(Dataset entries)
- - - - - - -
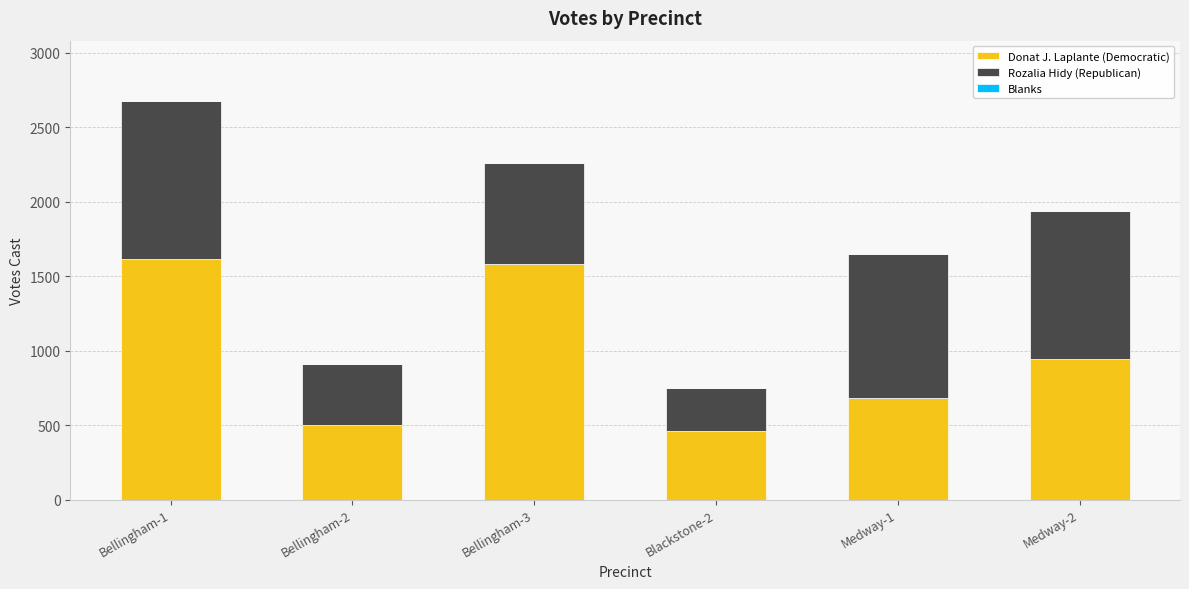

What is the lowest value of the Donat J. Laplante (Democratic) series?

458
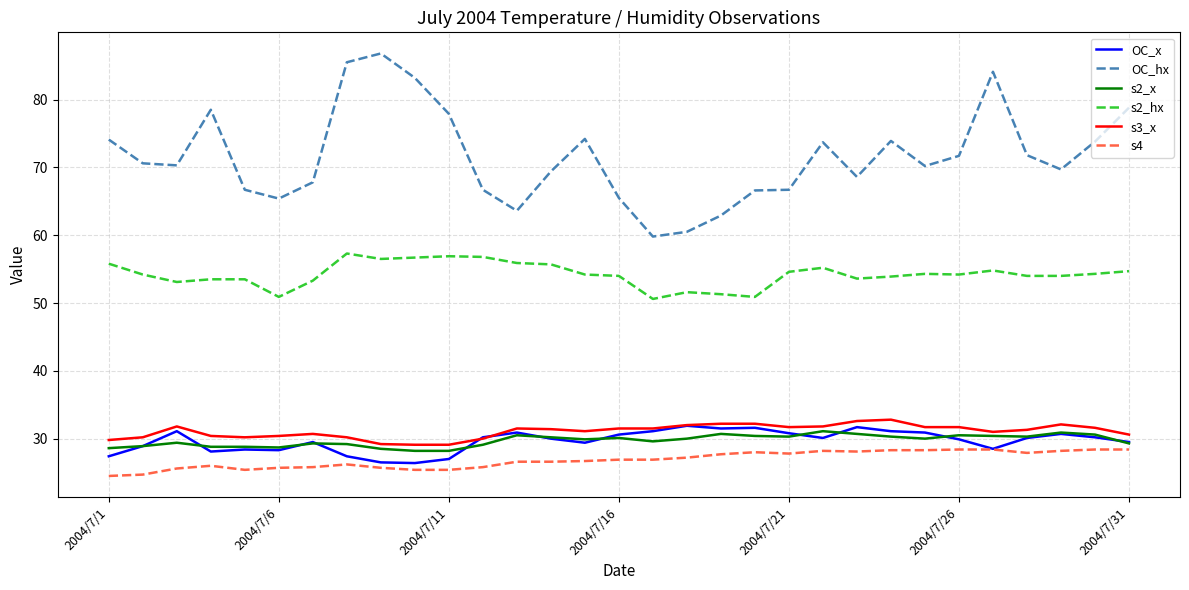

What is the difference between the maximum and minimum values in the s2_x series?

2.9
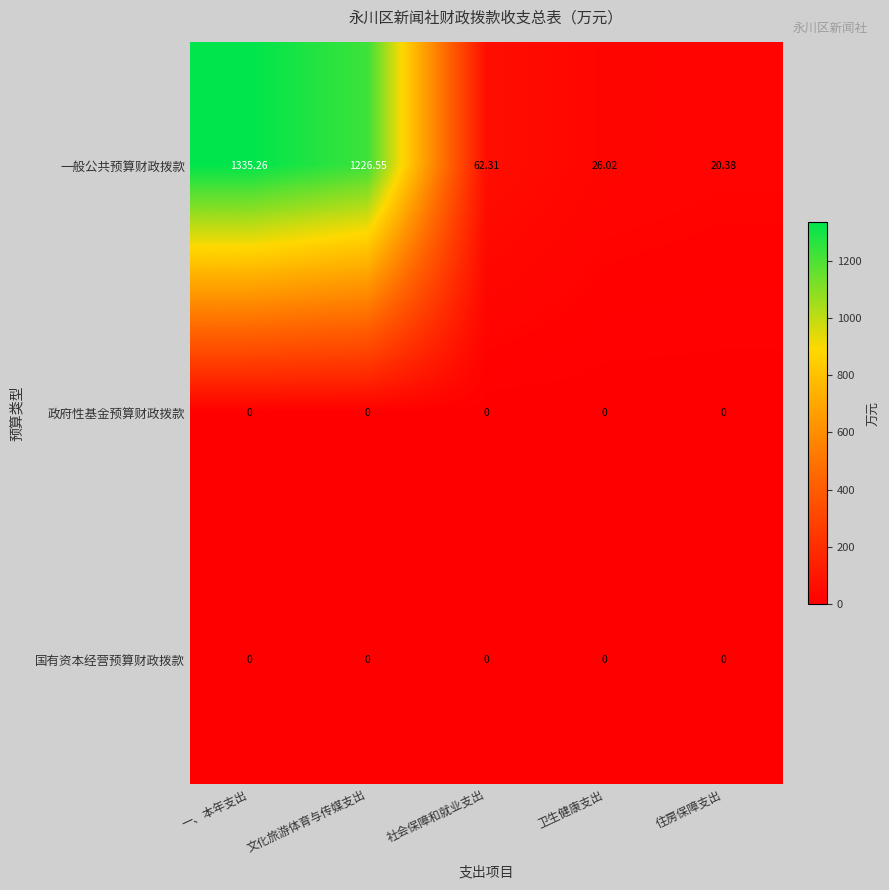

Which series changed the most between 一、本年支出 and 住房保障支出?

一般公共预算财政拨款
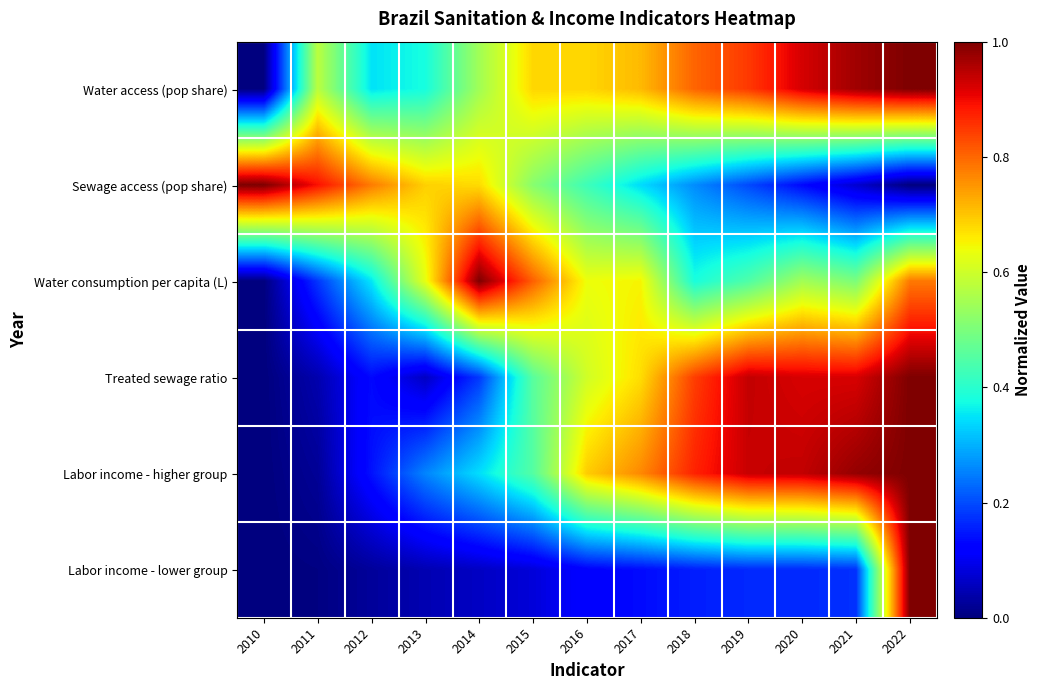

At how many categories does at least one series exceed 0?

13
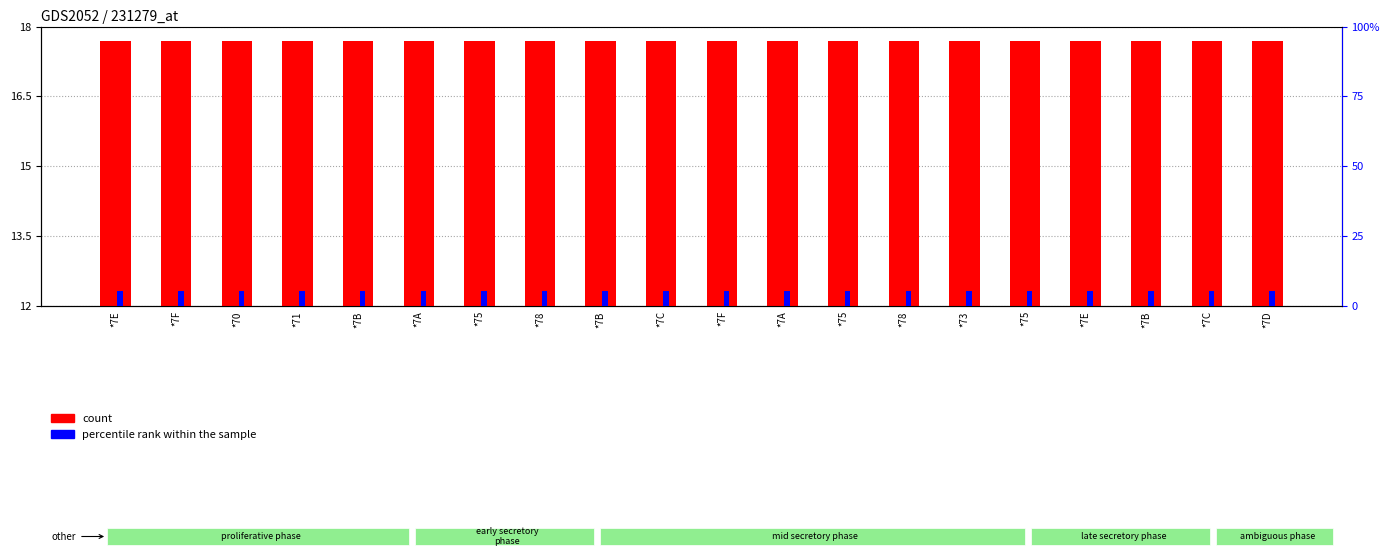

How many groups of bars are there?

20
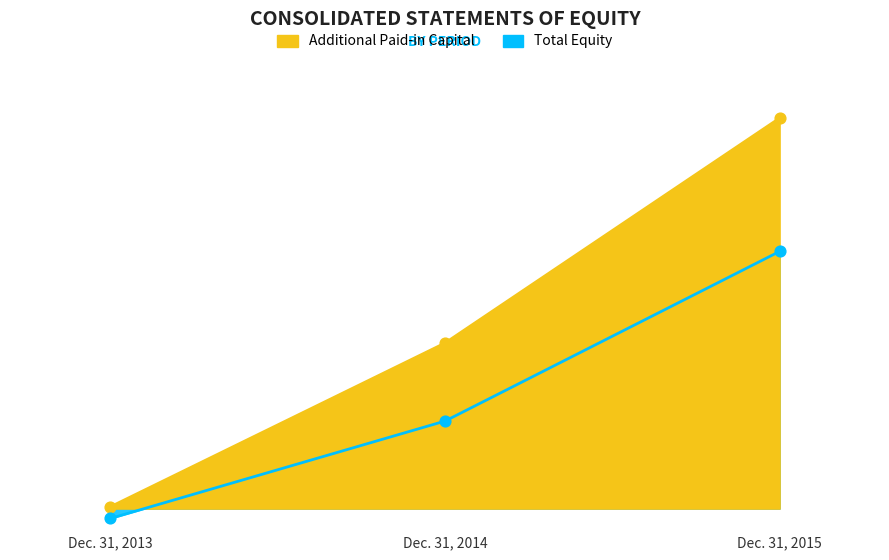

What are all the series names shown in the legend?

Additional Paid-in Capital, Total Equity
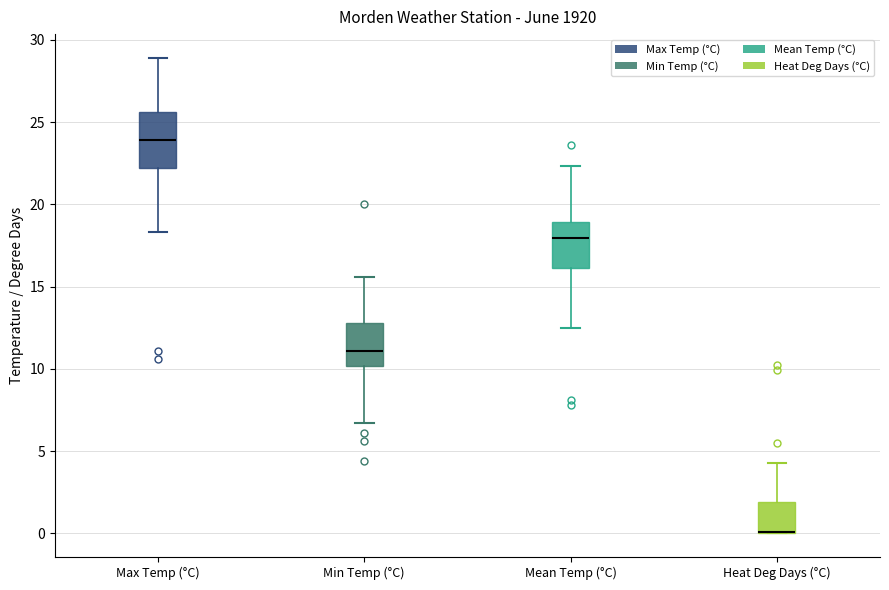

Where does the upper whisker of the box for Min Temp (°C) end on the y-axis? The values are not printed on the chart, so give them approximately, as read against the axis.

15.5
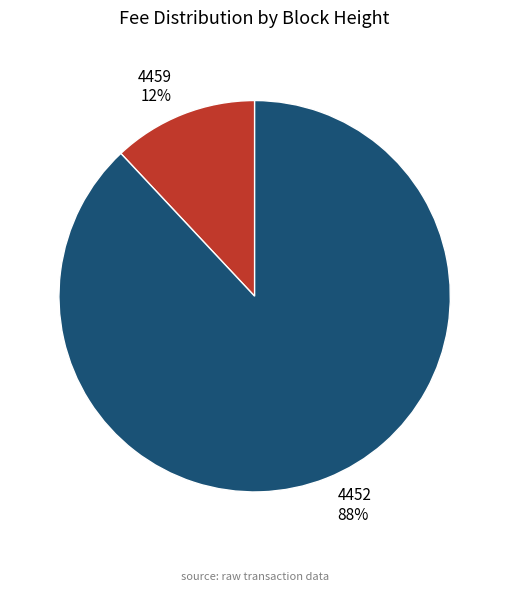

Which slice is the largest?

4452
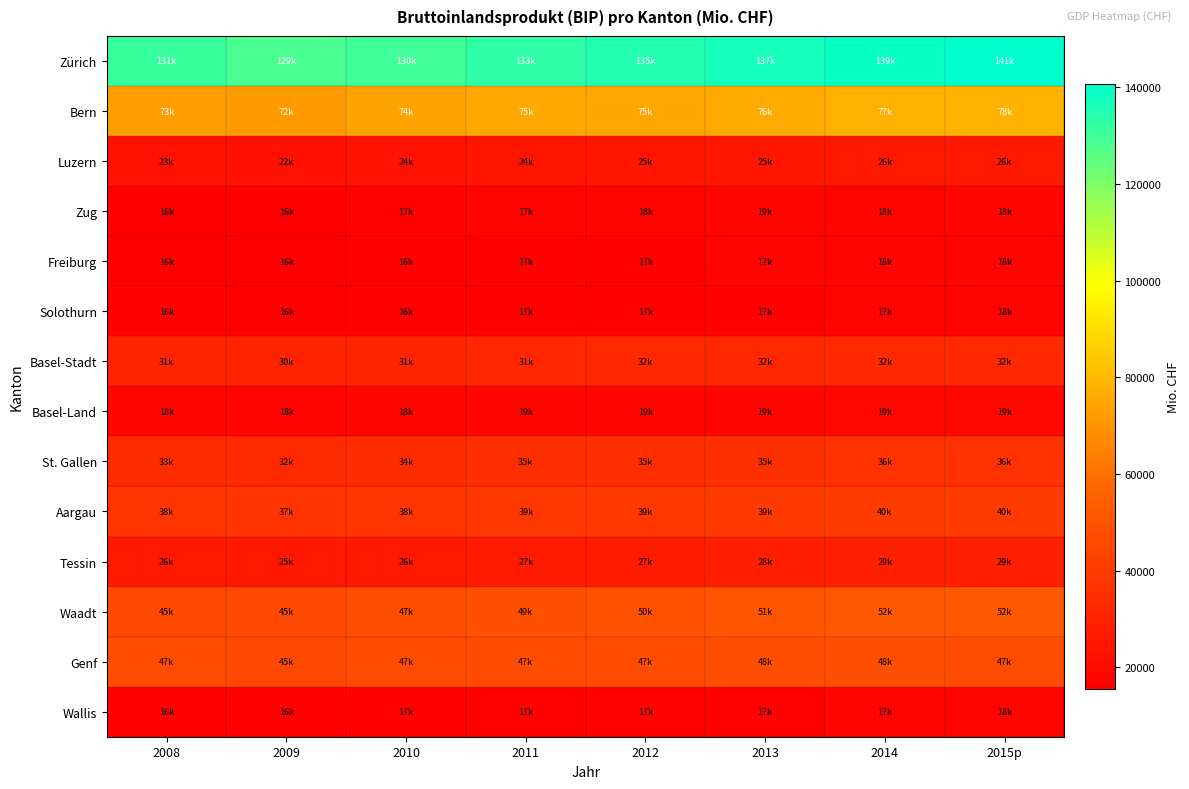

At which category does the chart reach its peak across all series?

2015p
- - - - - - -
Retype all of the records above character for character, omitting the pictures.

_Result of this exercise_:
What is the lowest value of the Donat J. Laplante (Democratic) series?

458

What is the difference between the maximum and minimum values in the s2_x series?

2.9

Which series changed the most between 一、本年支出 and 住房保障支出?

一般公共预算财政拨款

At how many categories does at least one series exceed 0?

13

How many groups of bars are there?

20

What are all the series names shown in the legend?

Additional Paid-in Capital, Total Equity

Where does the upper whisker of the box for Min Temp (°C) end on the y-axis? The values are not printed on the chart, so give them approximately, as read against the axis.

15.5

Which slice is the largest?

4452

At which category does the chart reach its peak across all series?

2015p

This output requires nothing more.